I hated how everyone bent over backwards to please the editor-in-chief, PF. It was like the company had one boss and twenty secretaries. Making her happy was more important than the actual work. Deadlines were tossed aside just to try and secure her a last-minute hair appointment at a trendy salon that was booked months in advance – departmental editors literally spent a whole afternoon in a frenzy, calling in personal favors.

I was on a typical coffee run with my supervisor, Jessica, one afternoon. We had a long list of drinks to purchase for a meeting, and of course everyone wanted something different. We almost ordered PF the wrong flavor of latte, and when I corrected Jessica she turned white, then green. Delivering the wrong coffee would have been the end of the world. The end of her world, anyway. It was then that I realized how much I didn’t want to be a part of it.

After I realized I didn’t want to work at a fashion magazine, the job became a lot more fun. And frankly, Cape Town is so amazing that I was simply living for the weekends and after 5pm. I hated my job and still had the time of my life. The food was amazing – Cape Town is very multicultural and overflowing with fantastic restaurants. I went dancing and to hear great local music. I went on road trips, checked off a bucket list item when I visited Robben Island, and spent lazy Sunday afternoons at the beach. I became pen pals with a Congolese refugee who worked at a monkey sanctuary. The security guard in my building once cooked my friends and I a traditional Tanzanian feast.

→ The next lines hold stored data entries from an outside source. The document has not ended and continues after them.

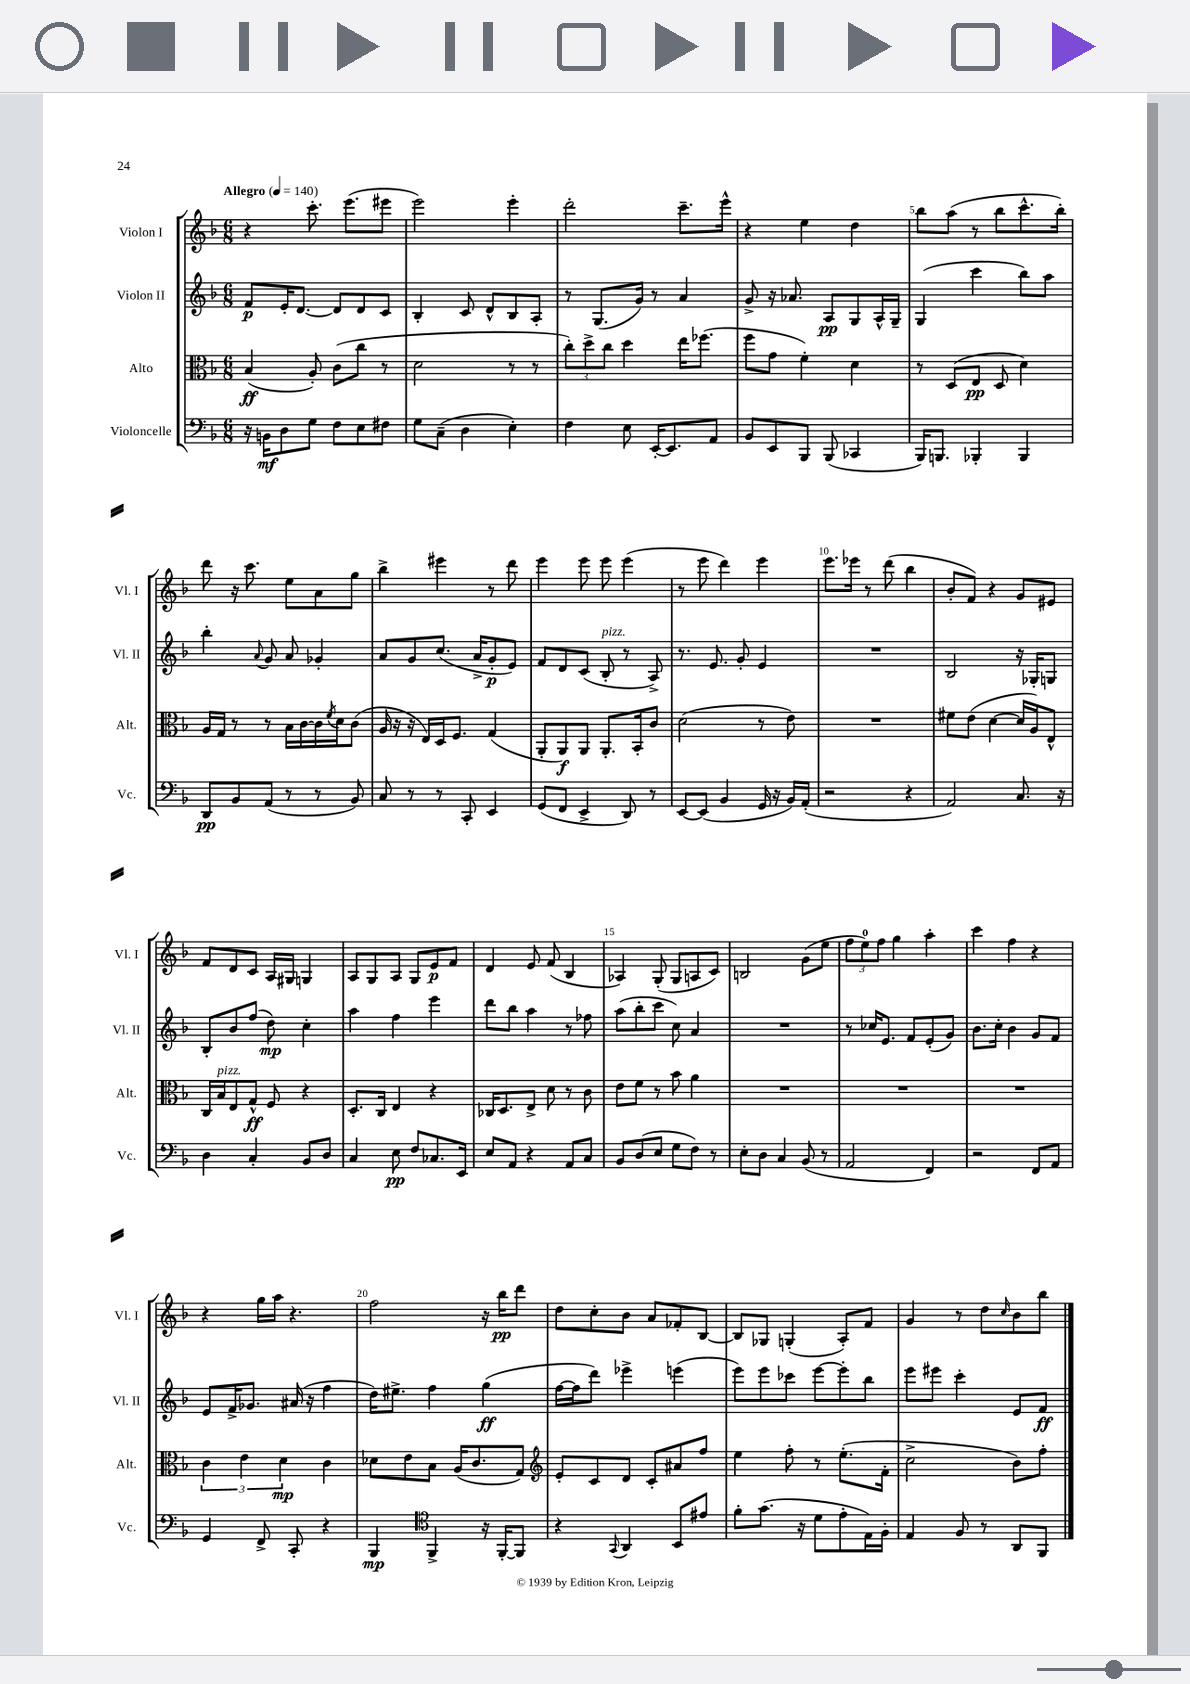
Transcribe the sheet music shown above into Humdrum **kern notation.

**kern	**kern	**kern	**kern
*staff4	*staff3	*staff2	*staff1
*clefF4	*clefC3	*clefG2	*clefG2
*k[b-]	*k[b-]	*k[b-]	*k[b-]
*M6/8	*M6/8	*M6/8	*M6/8
*MM140	*MM140	*MM140	*MM140
16r	(4B-	8f	4r
16BB	.	.	.
8D	.	16e'	.
.	.	[8.d	.
8G	8A')	.	8.ccc'
8F	(8c	8d]	.
.	.	.	(8.eee
8E	8cc	8d	.
8F#	8r	8c	8eee#
=	=	=	=
8G	2d	4B-'	2eee)
(8C~	.	.	.
4D	.	8c	.
.	.	8d^^	.
4E')	8r	8B-	4eee'
.	8r	8A'	.
=	=	=	=
4F	12cc')	8r	2ddd'
.	12dd^	.	.
.	.	(8.G	.
.	12cc	.	.
8E	4dd	.	.
.	.	16g)	.
[16EE'	.	8r	.
8.EE]	.	.	.
.	16ee	4a	8.ccc~
.	(8.ff-	.	.
8AA	.	.	.
.	.	.	16eee^^
=	=	=	=
8BB-	8ff	8g^	4r
8EE	8g	16r	.
.	.	8.a-	.
8BBB-	4f')	.	4ee
(8BBB-	.	8A	.
4CC-	4d	8G	4dd
.	.	16A^^	.
.	.	16G~	.
=	=	=	=
16BBB-)	8r	(4G	8bb-
8.BBB	.	.	.
.	(8D	.	(8aa
4BBB-'	8E	4ccc	8r
.	8D	.	8bb-
4BBB-	4d)	8bb-)	8.ccc^^
.	.	8aa	.
.	.	.	16bb-')
=	=	=	=
8DD	16A	4bb-'	8ddd
.	16G	.	.
8BB-	8r	.	16r
.	.	.	8.ccc
.	.	8qqa	.
(8AA	8r	8g	.
8r	16B-	8a	8ee
.	[16c	.	.
8r	16c]	4g-'	8a
.	8qf	.	.
.	16d	.	.
8BB-)	(8c	.	8gg
=	=	=	=
8C	16A	8a	4bb-^
.	16r	.	.
8r	16r	8g	.
.	16E)	.	.
8r	16D	(8.cc	4eee#
.	8.F	.	.
8CC'	.	.	.
.	.	16a^	.
4EE	(4G	8g'	8r
.	.	8e)	8ddd
=	=	=	=
(8GG	8AA'	8f	4eee
8FF	8AA)	8d	.
4EE^	8AA	(8c	8eee
.	8.AA'	8B-'	8eee
8DD)	.	8r	(4eee
.	16BB-'	.	.
8r	8c	8A^)	.
=	=	=	=
[8EE	(2d	8.r	8r
(8EE]	.	.	8eee
.	.	8.e	.
4BB-	.	.	4ddd)
.	.	8g'	.
16GG	8r	4e	4eee
16r	.	.	.
16BB-)	8e)	.	.
(16AA'	.	.	.
=	=	=	=
2r	2.r	2.r	8.eee
.	.	.	16eee-
.	.	.	8r
.	.	.	(8ddd
4r	.	.	4bb-
=	=	=	=
2AA)	8f#	2B-	8b-'
.	(8e	.	8f)
.	[4d	.	4r
8.C	16d]	16r	8g
.	16A)	16G-'	.
.	8E^^	8G	8e#
16r	.	.	.
=	=	=	=
4D	16C	8B-'	8f
.	16B-	.	.
.	8E	8b-	8d
4C'	8G^^	(8ff	8c
.	8F	8dd)	16A
.	.	.	16G#
8BB-	4r	4cc'	4G
8D	.	.	.
=	=	=	=
4C	8.D'	4aa	8A
.	.	.	8G
.	16C	.	.
8E	4E	4ff	8A
8F	.	.	8G
8.C-	4r	4eee	8e
.	.	.	8f
16EE	.	.	.
=	=	=	=
8E	16C-	8ddd	4d
.	8.D	.	.
8AA	.	8bb-	.
4r	8E^	4aa	8e
.	8d	.	(8f
8AA	8r	8r	4B-
8C	8c	8ff-	.
=	=	=	=
8BB-	8e	(8aa	4A-)
(8D	8f	8bb-'	.
8E	8r	8ccc	(8G'
8G	8b-	8cc)	8G
8F)	4a	4a	8A
8r	.	.	8c)
=	=	=	=
8E'	2.r	2.r	2B
8D	.	.	.
4C	.	.	.
(8BB-	.	.	(8g
8r	.	.	8ee
=	=	=	=
2AA	2.r	8r	12ff
.	.	.	12ee)
.	.	16cc-	.
.	.	.	12ff
.	.	8.e	.
.	.	.	4gg
.	.	8f	.
4FF)	.	(8e'	4aa'
.	.	8g)	.
=	=	=	=
2r	2.r	8.b-	4ccc
.	.	16cc'	.
.	.	4b-	4ff
8FF	.	8g	4r
8AA	.	8f	.
=	=	=	=
4GG	6c	8e	4r
.	.	16f^	.
.	6e	.	.
.	.	8.g-	.
8FF^	.	.	16gg
.	.	.	16aa
.	6d	.	.
8CC'	.	(16a#	4.r
.	.	16r	.
4r	4c	4ff	.
=	=	=	=
4BBB-	8d-	16dd)	2ff
.	.	8.ee#^	.
.	8e	.	.
*clefC4	*	*	*
4FF^	8B-	4ff	.
.	(16A	.	.
.	8.c	.	.
16r	.	(4gg	16r
[16FF'	.	.	16bb-
8FF]	8G)	.	8ddd
=	=	=	=
*	*clefG2	*	*
4r	8e'	[16ff	8dd
.	.	16ff]	.
.	8c	8ddd)	8cc'
8qqGG	.	.	.
4AA	8d	4eee-^	8b-
.	8c'	.	8a
8BB-	8a#	(4eee	8f-'
8e#	8ff	.	[8B-
=	=	=	=
8f'	4ee	8eee)	8B-]
(8.g	.	8eee	8G-
.	8ff'	8ccc-	(4G'
16r	.	.	.
8d	8r	[8eee	.
8e'	(8.ee'	8eee']	8A')
16E)	.	8bb-	8f
16F'	16f'	.	.
=	=	=	=
4E	2cc^	8eee	4g
.	.	8eee#	.
8F	.	4ccc'	8r
8r	.	.	8dd
.	.	.	16qqcc
8AA	8b-)	8e	8b-
8FF	8ff'	8f	8bb-
==	==	==	==
*-	*-	*-	*-
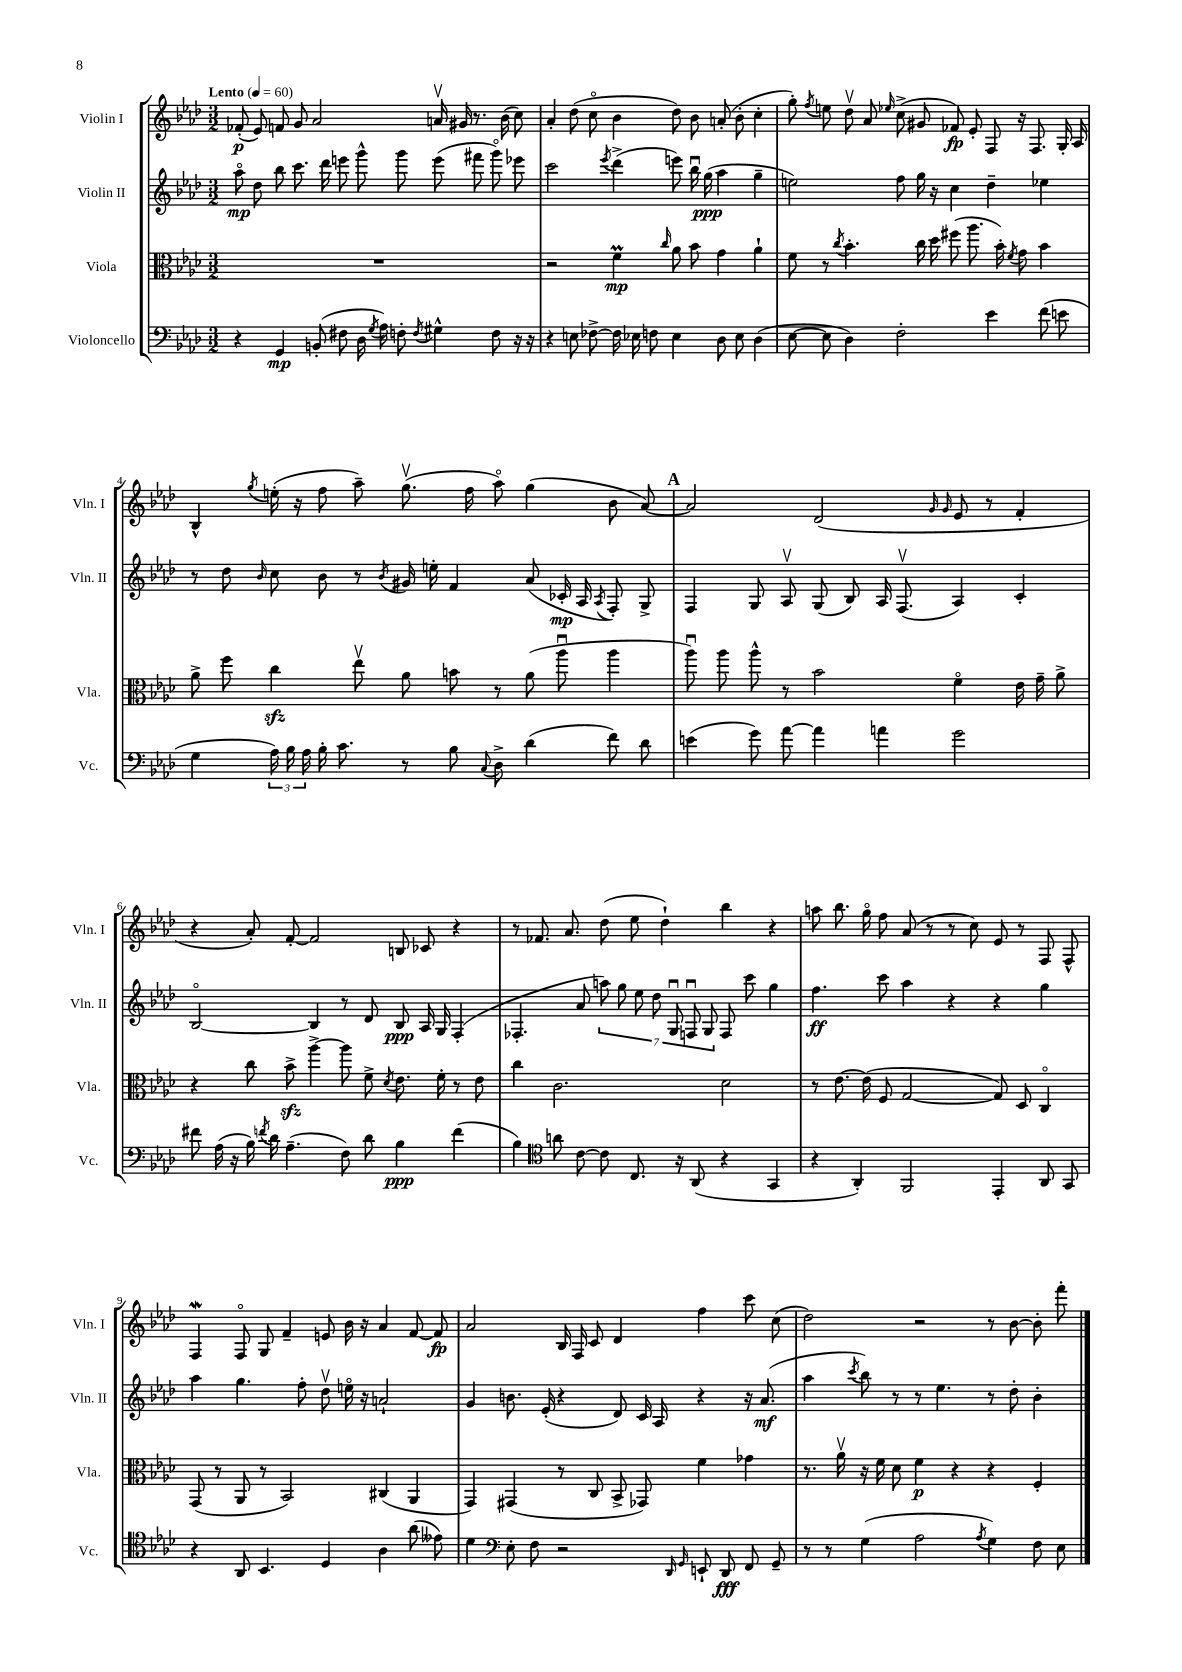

I grabbed morning cappuccinos from the café on the ground floor of my building. A short walk to work took me through a park that featured the art museum, the science museum and a family of baby ducks in a pond. A security guard who stood at the gate would smile at me, every day, and say “Working girl on the go!” I loved feeling like a local, and at 21 years old I loved feeling like a professional.

255

There were difficult things, too, obviously. I knew some people who were mugged (though I always felt as safe as I would in New York, or any other big city where you might want to make sure your purse is zipped up) and it was always best to take a cab after dark. I visited Khayelitsha, an impoverished township of mostly shacks, and I met a family in Simon’s Town who’d had their land stolen during apartheid. Every time I left a bar at night, I’d buy two chicken shawarmas from a street car – one for me and one for a kid. Long Street – famous for bars and restaurants – was full of little kids, anywhere from 6 to 10 years old, out by themselves after midnight begging for money. It was heartbreaking.

256

All of it, though – the good and the bad – made it the experience of a lifetime. When else can you take a month (or more) of your life and get an unpaid job in a foreign country? It’s an amazing luxury that is usually exclusive to your early twenties. I’m so glad I did it.